** Records for this exercise follows **
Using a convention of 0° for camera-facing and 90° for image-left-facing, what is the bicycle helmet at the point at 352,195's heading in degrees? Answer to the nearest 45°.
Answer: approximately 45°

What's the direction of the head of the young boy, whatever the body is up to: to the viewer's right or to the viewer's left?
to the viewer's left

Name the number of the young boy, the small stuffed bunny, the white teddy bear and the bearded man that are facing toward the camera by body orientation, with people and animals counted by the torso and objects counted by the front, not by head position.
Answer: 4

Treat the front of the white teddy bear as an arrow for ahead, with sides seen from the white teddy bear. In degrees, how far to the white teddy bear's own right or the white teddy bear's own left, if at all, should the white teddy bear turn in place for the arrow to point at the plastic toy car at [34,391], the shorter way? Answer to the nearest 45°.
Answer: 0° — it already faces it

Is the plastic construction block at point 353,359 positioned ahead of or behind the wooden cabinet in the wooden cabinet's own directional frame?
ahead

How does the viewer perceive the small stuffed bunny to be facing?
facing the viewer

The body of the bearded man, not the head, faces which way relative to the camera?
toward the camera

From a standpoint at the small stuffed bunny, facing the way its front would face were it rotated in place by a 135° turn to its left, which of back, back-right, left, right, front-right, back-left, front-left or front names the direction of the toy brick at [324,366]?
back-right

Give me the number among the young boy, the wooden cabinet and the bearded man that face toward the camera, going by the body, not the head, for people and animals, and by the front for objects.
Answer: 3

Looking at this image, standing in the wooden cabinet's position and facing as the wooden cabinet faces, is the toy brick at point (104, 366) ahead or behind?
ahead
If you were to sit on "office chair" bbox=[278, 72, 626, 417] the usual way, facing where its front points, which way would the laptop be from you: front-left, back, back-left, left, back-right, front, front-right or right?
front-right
** End of Records for this exercise **
** Records for this exercise follows **
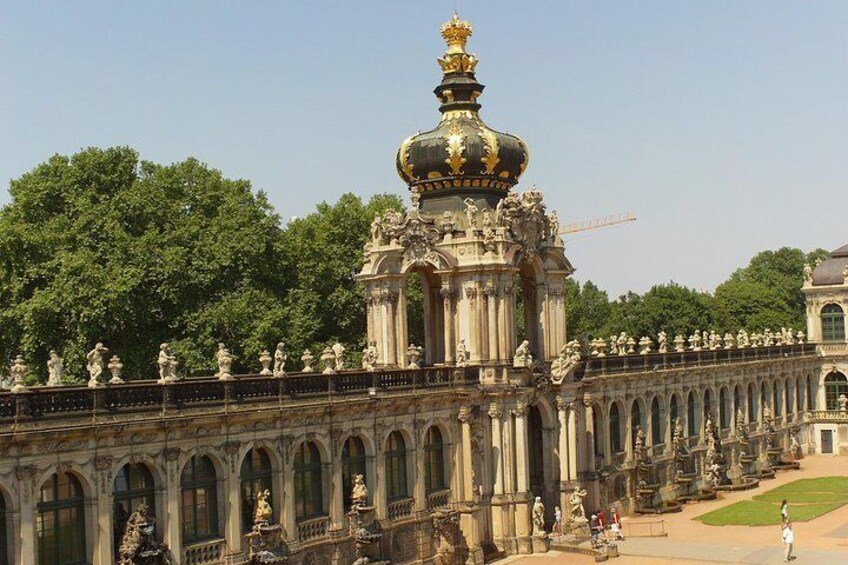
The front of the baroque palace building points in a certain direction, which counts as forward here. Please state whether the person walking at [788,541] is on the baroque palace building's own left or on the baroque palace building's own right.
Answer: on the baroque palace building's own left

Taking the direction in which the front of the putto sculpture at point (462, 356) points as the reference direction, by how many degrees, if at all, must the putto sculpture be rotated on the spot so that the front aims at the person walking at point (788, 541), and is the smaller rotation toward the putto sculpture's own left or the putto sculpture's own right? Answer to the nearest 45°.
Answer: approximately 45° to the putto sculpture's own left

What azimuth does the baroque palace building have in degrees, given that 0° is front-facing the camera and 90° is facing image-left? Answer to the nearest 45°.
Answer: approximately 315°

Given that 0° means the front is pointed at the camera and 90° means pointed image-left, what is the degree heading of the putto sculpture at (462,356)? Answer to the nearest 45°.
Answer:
** End of Records for this exercise **
** Records for this exercise follows **
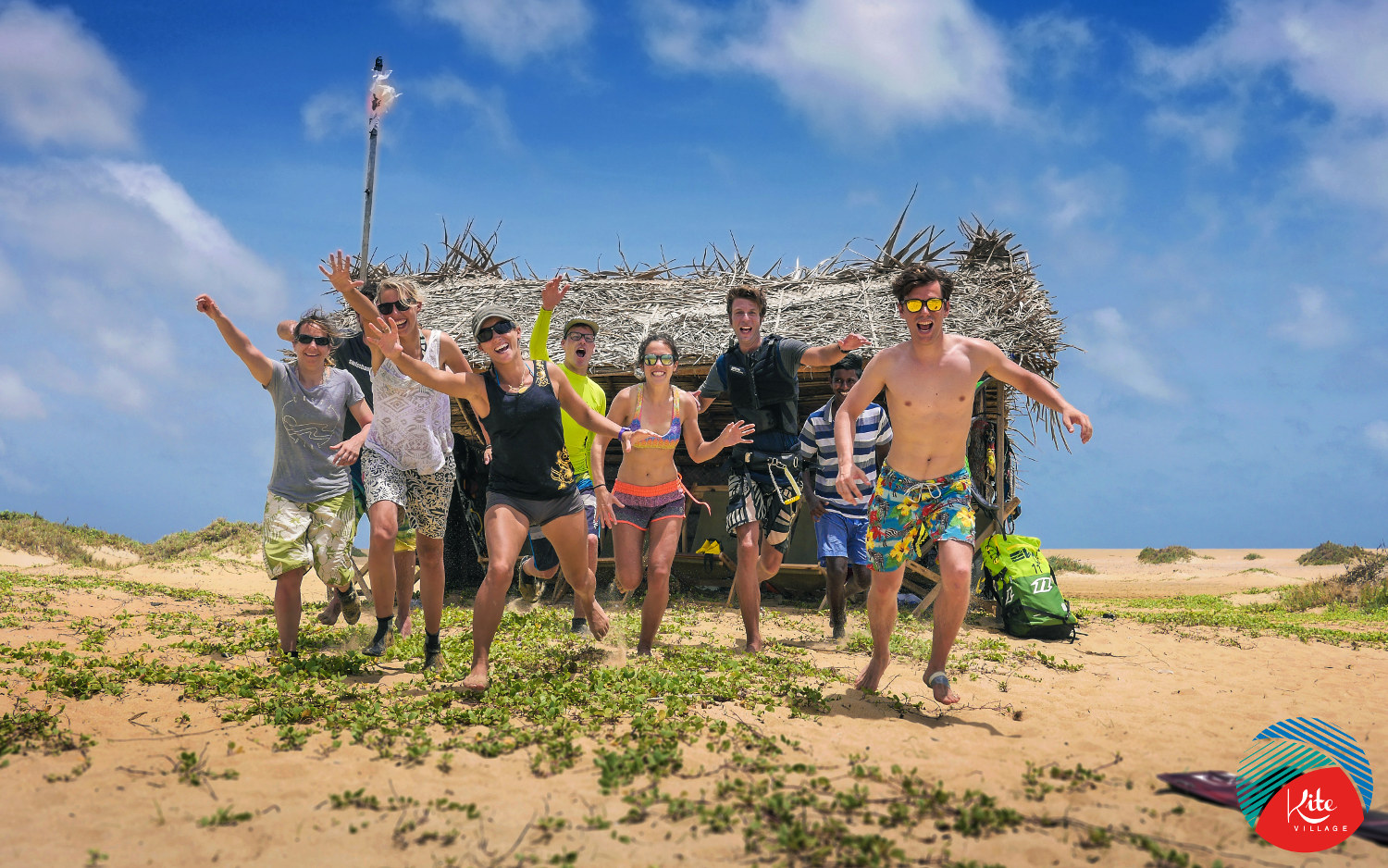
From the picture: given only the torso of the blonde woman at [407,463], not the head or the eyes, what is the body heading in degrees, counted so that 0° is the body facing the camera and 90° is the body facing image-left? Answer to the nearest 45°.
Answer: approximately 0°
** End of Records for this exercise **
_Work required_. Rewrite the lines starting with the line containing "The front of the baroque" and going on through the line containing "Answer: on the", replacing "person walking" with "pedestrian" and leaving everything else unchanged.

_Answer section_.
The front of the baroque palace building points in a certain direction, which counts as forward here. Please state whether the pedestrian at [788,541] is on the baroque palace building's own left or on the baroque palace building's own right.
Answer: on the baroque palace building's own left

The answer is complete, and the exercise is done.